ASSIGNMENT
Using the records below, repeat exactly the lines from the one holding "index tip: (482, 1565)" through the one holding "Left hand at", both ends included, and no others.
+++++
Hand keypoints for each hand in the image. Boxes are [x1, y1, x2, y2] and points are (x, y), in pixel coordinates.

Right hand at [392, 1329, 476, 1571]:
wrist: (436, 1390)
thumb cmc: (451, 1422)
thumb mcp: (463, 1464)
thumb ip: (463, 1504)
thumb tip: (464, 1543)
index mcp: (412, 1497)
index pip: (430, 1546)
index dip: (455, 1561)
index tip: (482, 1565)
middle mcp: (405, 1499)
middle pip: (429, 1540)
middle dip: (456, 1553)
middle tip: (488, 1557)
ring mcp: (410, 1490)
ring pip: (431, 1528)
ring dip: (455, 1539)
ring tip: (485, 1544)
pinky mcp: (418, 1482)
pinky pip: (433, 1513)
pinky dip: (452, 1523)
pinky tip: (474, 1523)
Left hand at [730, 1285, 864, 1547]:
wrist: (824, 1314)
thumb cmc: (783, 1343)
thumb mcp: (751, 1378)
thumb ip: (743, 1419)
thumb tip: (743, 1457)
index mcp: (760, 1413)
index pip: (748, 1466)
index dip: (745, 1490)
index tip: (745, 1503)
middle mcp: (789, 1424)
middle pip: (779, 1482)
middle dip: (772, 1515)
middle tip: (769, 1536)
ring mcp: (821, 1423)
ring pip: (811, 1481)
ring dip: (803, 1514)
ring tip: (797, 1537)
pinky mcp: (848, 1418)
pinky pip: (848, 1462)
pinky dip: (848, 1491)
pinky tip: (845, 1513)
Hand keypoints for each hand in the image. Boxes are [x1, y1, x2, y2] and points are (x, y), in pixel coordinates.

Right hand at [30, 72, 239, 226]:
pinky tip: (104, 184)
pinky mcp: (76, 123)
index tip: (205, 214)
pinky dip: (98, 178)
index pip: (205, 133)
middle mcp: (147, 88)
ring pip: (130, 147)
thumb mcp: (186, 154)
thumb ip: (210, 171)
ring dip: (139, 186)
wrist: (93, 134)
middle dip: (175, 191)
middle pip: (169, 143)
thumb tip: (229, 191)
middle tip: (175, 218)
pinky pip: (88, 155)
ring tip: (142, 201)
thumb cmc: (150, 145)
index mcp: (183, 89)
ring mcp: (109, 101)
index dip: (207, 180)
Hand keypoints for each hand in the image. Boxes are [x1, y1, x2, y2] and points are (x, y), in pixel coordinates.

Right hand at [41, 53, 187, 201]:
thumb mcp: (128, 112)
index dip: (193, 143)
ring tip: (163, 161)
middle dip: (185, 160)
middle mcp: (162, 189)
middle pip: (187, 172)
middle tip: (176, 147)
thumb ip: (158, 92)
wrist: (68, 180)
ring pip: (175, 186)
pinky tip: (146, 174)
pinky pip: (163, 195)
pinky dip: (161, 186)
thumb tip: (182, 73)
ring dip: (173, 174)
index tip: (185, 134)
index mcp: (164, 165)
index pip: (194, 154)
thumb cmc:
+++++
SOLUTION TO THE PROBLEM
index tip: (482, 1565)
middle mcp: (405, 1499)
middle pip: (429, 1540)
middle dip: (456, 1553)
middle tip: (488, 1557)
ring mcp: (410, 1490)
ring pip: (431, 1528)
ring dip: (455, 1539)
ring tip: (485, 1544)
pinky mcp: (418, 1482)
pinky pip: (433, 1513)
pinky dip: (452, 1523)
pinky tip: (474, 1523)
Left hand at [730, 1285, 864, 1547]:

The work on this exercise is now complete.